## PASAJE DEL TEXTO:

La buena película de Baiz deja el frustrante sabor de no haber sido una película de época.

 

Ayer, presa de aquel suicida y frustrante tedio dominical que me aflige puntual cada siete días decidí, en compañía de una amiga, cumplir con extraña obligación autoinfligida de ver cuanto filmograma nacional se exhiba en salas de cine.

 

Lo hice, no porque sea un confeso fanático del mencionado arte, ni porque profese especial simpatía por la obra de Mario Mendoza, la cual por cierto desconozco, sino más bien por una suerte de solidaridad creativa.

 

No tengo envainada en mi bolsito justificación de ningún tipo para tal rechazo. Pero hay algo en Efraím Medina, Santiago Gamboa, en Ángela Becerra y en el mismo Mendoza que por algún motivo me resulta ajeno, poco familiar.

 

Sin embargo el hacer una consideración en cuanto a sus propuestas –que poco parecen tener de similares entre sí– no es el motivo tras el presente escrito.

 

Quiero hablar, más bien, acerca de lo mucho que me sorprendió, como ha venido ocurriendo con la mayoría de largometrajes colombianos, la cuanto menos digna factura de la producción.

 

Buen intento de Andy Baiz: Un interesante reparto y una cuota extranjera de alta envergadura profesional (no se sienten sospechosos acentos en Damián Alcázar, quien no acusa ribete alguno de mexicanismo, pues por el contrario suena convincentemente colombiano). Ya no hay que hacer, como en los viejos tiempos del ‘Embajador de la India’, extremos esfuerzos por descifrar las palabras de los actores por cuenta de un muy mal sonido. La fotografía y la banda sonora funcionan bien.

## DATOS EN BRUTO:
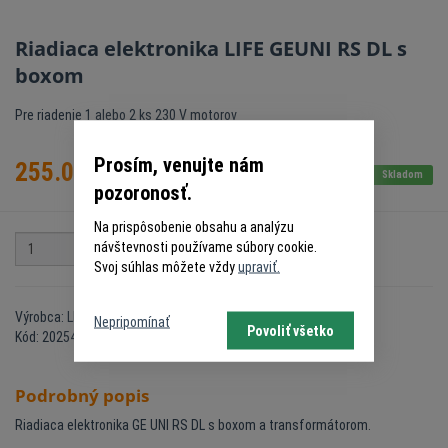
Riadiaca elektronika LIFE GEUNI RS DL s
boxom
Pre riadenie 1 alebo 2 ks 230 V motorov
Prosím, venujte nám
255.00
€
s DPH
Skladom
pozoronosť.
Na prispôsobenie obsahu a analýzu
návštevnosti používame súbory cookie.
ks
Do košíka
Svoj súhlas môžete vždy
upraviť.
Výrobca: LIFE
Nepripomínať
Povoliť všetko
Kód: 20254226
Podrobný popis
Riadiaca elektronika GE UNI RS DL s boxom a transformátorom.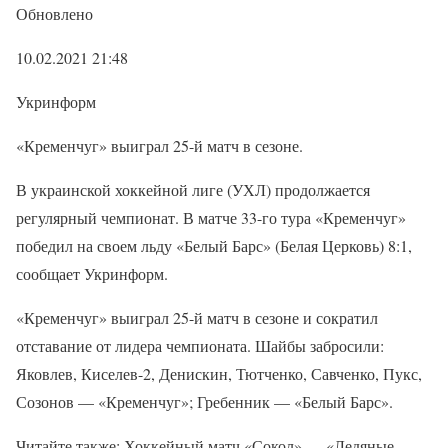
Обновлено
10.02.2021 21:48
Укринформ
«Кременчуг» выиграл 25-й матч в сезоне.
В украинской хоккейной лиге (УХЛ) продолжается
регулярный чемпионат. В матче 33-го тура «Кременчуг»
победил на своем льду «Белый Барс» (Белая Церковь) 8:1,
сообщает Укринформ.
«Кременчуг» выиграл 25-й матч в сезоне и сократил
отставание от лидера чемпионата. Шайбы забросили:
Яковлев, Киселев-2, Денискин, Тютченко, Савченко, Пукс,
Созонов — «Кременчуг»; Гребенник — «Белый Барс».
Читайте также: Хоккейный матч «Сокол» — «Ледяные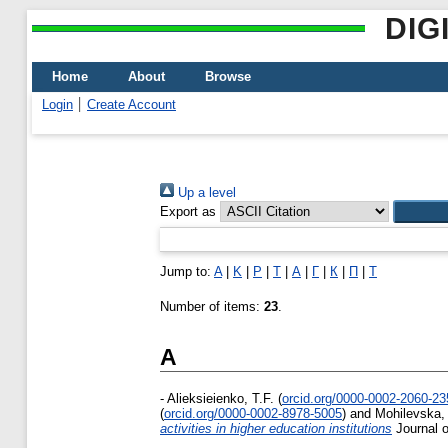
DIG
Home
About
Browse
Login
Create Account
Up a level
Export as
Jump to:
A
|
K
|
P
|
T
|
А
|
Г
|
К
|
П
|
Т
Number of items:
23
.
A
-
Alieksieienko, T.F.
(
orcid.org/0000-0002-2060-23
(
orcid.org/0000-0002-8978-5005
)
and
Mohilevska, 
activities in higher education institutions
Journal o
--
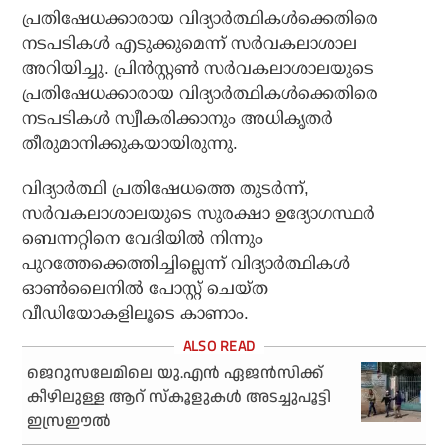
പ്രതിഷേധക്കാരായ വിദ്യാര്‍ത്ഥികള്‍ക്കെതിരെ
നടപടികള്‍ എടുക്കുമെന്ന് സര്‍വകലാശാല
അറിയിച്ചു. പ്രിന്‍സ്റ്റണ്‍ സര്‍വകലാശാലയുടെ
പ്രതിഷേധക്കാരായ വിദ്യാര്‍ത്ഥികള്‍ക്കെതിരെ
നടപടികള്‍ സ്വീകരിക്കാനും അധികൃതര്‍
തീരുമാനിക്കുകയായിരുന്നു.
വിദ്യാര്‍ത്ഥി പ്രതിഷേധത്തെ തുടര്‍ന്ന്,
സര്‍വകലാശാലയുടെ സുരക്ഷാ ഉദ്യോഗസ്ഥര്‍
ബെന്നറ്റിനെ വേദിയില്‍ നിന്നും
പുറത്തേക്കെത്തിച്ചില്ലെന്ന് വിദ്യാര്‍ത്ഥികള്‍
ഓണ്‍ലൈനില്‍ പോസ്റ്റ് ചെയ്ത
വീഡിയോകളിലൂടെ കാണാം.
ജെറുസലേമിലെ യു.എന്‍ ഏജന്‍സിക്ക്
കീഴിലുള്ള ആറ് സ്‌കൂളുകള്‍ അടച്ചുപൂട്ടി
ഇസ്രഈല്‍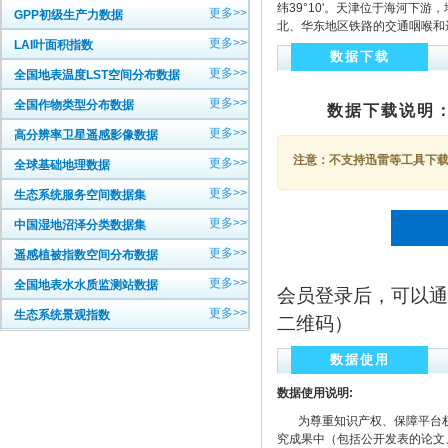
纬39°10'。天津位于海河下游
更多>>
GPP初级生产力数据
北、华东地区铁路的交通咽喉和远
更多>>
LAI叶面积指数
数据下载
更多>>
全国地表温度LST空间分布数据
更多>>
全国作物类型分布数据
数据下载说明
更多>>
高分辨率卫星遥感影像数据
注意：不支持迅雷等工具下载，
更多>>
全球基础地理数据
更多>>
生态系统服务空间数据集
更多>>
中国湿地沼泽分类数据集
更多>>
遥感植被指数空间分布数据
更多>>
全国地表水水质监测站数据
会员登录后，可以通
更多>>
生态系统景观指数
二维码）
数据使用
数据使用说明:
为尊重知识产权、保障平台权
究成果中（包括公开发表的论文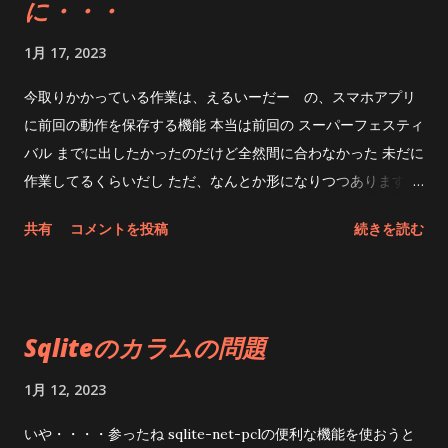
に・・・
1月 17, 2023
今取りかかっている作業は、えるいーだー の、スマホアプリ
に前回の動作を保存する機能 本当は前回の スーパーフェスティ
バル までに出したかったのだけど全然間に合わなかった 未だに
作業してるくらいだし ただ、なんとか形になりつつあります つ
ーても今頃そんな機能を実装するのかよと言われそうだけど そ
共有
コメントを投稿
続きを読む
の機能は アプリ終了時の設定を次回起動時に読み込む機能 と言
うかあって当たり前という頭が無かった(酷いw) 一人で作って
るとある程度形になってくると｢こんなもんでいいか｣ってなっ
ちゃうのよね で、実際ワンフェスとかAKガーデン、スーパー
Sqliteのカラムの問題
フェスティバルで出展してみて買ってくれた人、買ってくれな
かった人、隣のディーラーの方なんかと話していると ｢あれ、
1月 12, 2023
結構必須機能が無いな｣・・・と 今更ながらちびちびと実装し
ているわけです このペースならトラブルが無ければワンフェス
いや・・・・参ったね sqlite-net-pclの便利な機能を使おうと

## PROBLEMA A RESOLVER:
Transcribe sin cambios el fragmento del texto sobre la película de Andy Baiz que comienza en las palabras "Sin embargo el" y termina después de "de la producción.".

## RESPUESTA FINAL:
Sin embargo el hacer una consideración en cuanto a sus propuestas –que poco parecen tener de similares entre sí– no es el motivo tras el presente escrito.

 

Quiero hablar, más bien, acerca de lo mucho que me sorprendió, como ha venido ocurriendo con la mayoría de largometrajes colombianos, la cuanto menos digna factura de la producción.